# Source excerpt

# # # # #

Friday, June 7, 2013
Why Do I Care So Much About Christianity?
Why do I care so much about Christianity when I am not a Christian? That is a very good question and one for which I have a not so good answer. If you would have stopped me on the street and asked me the question a few years ago, I probably would have given you a wishy washy off the cuff answer like - 'we live in a Christian world' or something like that. But that is plainly not true today. We live in a post-religious society. The clearest sign of that is the same sex marriage 'statement' (it is no longer a 'question' at least culturally speaking).
So why think about religion if I was brought up in what was - for all intents and purposes - an atheist home? The truth is that my upbringing wasn't entirely 'post-religious.' I was the product of what most would call a 'mixed marriage' - a German father and a German-Jewish mother. But in my household, German was German at least above the surface. Beneath the surface my mother always reaffirmed my 'Jewishness' something which always seemed perplexing to me as my mother did not believe in God. She was my window to Judaism. Her and her father, and perhaps most importantly the ghost of her father who died when I was a young boy.
We were of an elite Jewish lineage I was told and being Jewish was good, if not the best thing in the world. But Judaism was dead. God was dead. Nothing really mattered except survival. Being Jewish was presented as using your wits to survive, being smarter than the other guy. The Jews were always smarter, except those who didn't escape the concentration camps apparently. My mother's great accomplishment, was the way she managed to outwit fate at five years old and get her and her mother past the immigration officials at the Swiss border in 1940. No I stand corrected. She would always say that I was her greatest accomplishment, which in a strange way put a massive burden on my shoulders.
Indeed this bizarre collection of dissonant beliefs became increasingly difficult for me to square as I grew older. If the rest of the world were all nebbishes, where did that leave my father? I couldn't say that my parents marriage was a loving one. Like everything to do with my mother, it was about survival. I was introduced at a very young age to ideas and concepts which were wholly outside the frame of reference of my peers. I became my mother's best friend and confessor which again was way too much of a burden for a six or seven year old boy - especially when you had a mother who was basically on her own, surviving hand to mouth, since she was six or seven.

# # # # #

Saved entries:
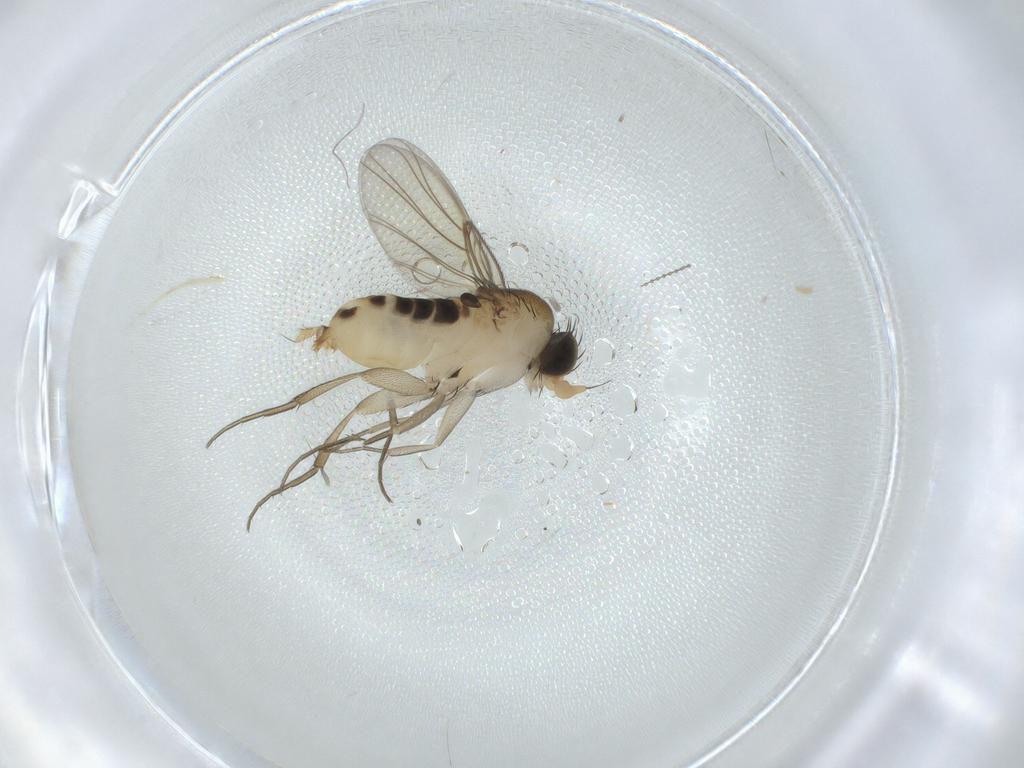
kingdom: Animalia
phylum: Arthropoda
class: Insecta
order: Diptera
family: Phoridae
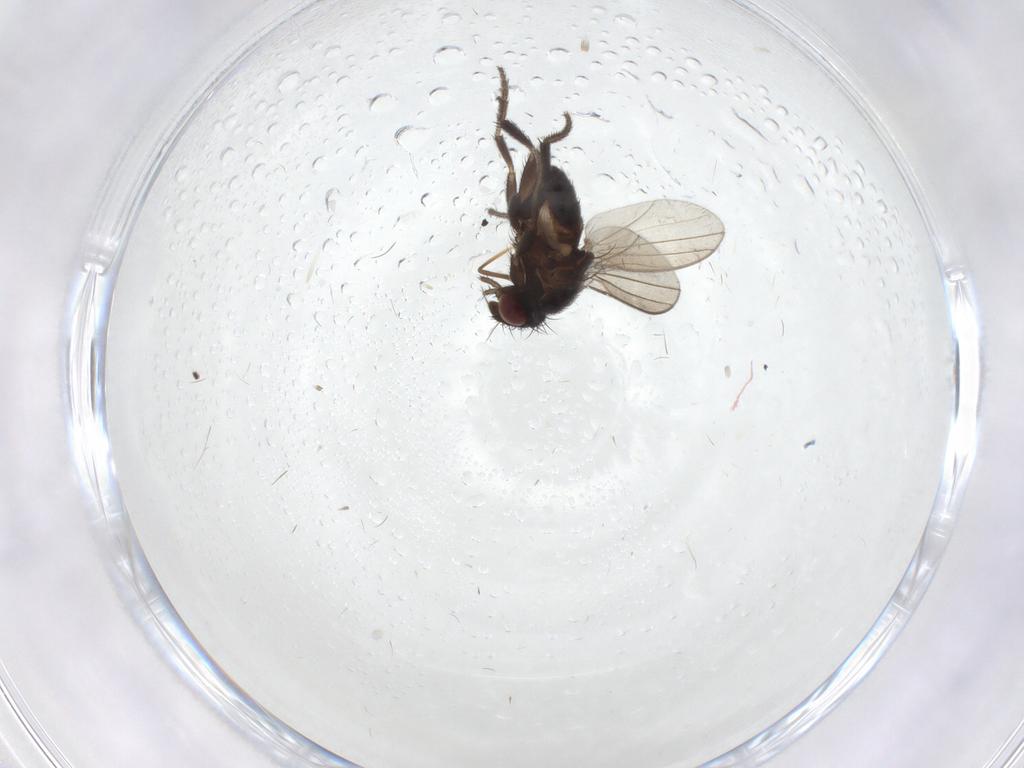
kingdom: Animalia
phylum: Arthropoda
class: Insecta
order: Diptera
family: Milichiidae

# # # # #

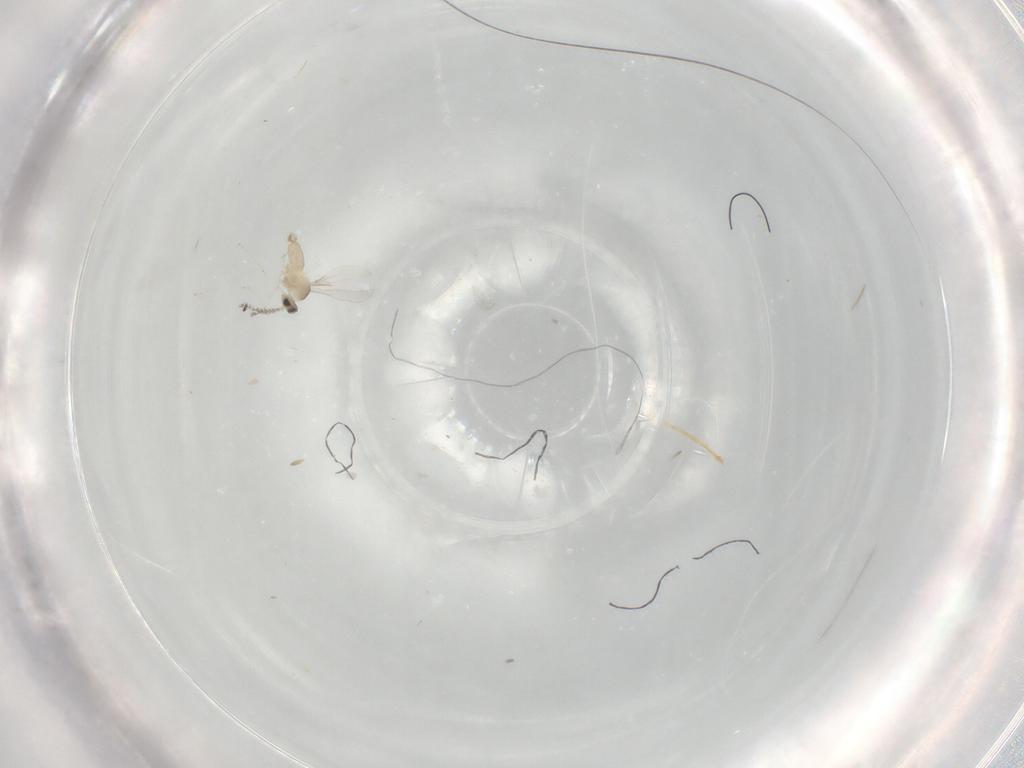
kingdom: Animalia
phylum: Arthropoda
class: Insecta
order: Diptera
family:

# # # # #

# Short task A
Please copy the portion of the blog post that opens with the words "We were of an" and closes with "on my shoulders.", substituting "border guards" for "immigration officials".
# Short task B
According to the blog post, in what year did the writer's mother get herself and her mother past the Swiss border?

# Finished answer A
We were of an elite Jewish lineage I was told and being Jewish was good, if not the best thing in the world. But Judaism was dead. God was dead. Nothing really mattered except survival. Being Jewish was presented as using your wits to survive, being smarter than the other guy. The Jews were always smarter, except those who didn't escape the concentration camps apparently. My mother's great accomplishment, was the way she managed to outwit fate at five years old and get her and her mother past the border guards at the Swiss border in 1940. No I stand corrected. She would always say that I was her greatest accomplishment, which in a strange way put a massive burden on my shoulders.

# Finished answer B
1940